Étape 4 : Regardez Internet retenir son souffle
Les réseaux sociaux ralentissent un instant.
Les publications cessent d’être intelligentes.
Les arguments s’interrompent.
Les blagues disparaissent.
Au lieu de cela, les chronologies se remplissent des mêmes phrases :
“Certainement pas.”
« Ce n’est pas possible. »
« Dites-moi que c’est un faux. »
Le déni se propage plus vite que les faits.
Car croire exige d’accepter — et accepter fait mal.
Étape 5 : Confirmer la vérité
Puis arrive la confirmation.
Pas bruyamment. Pas de façon théâtrale.
Une simple phrase, sans ambages, émanant d’une source officielle. Une déclaration qui semble bien trop anodine pour contenir le poids de ce qu’elle confirme.
« C’est avec une grande tristesse que nous confirmons… »
Les mots sont formels. Maîtrisés.
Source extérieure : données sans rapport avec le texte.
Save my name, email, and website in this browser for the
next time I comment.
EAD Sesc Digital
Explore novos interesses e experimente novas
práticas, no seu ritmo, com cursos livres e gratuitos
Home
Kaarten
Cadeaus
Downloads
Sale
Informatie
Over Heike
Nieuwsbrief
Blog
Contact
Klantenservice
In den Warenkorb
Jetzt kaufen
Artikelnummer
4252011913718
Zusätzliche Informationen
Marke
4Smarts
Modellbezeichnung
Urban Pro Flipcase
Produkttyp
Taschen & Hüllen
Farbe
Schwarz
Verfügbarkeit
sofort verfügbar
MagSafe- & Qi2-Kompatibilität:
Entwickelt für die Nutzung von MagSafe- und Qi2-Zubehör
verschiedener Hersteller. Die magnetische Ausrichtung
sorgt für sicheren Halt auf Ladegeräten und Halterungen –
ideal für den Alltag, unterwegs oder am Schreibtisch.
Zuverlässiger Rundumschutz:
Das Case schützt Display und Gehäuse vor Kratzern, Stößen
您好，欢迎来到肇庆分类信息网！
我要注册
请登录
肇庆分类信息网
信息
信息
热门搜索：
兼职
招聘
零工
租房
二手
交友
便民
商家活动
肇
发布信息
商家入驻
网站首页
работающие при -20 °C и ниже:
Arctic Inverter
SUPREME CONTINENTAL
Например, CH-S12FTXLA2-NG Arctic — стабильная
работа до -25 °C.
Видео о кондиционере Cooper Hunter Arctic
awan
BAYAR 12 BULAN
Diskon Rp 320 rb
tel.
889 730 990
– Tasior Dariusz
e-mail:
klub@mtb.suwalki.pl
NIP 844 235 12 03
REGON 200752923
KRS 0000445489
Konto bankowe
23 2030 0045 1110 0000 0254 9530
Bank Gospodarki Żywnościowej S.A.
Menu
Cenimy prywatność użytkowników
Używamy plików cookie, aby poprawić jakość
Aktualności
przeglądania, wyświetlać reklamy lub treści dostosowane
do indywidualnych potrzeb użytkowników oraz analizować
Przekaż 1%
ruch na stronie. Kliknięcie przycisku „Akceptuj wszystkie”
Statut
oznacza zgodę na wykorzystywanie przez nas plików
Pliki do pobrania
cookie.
Prudents.
Mais on ne sent aucune maîtrise sur la perte.
Étape 6 : Laisser le chagrin se briser
Le deuil ne se manifeste pas sous une seule forme.
Certaines personnes pleurent immédiatement.
D’autres se sentent engourdis.
Certains ressentent de la colère, non pas contre quelqu’un en particulier, mais simplement face à l’injustice de la situation.
Et certains éprouvent de la culpabilité.
Culpabilité de ne pas avoir prêté attention plus tôt.
Pour reporter les messages.
En supposant qu’il y aurait plus de temps.
Il n’y en a jamais.
Étape 7 : Souvenez-vous de la personne, pas du titre
Le titre réduit une vie à une simple annonce.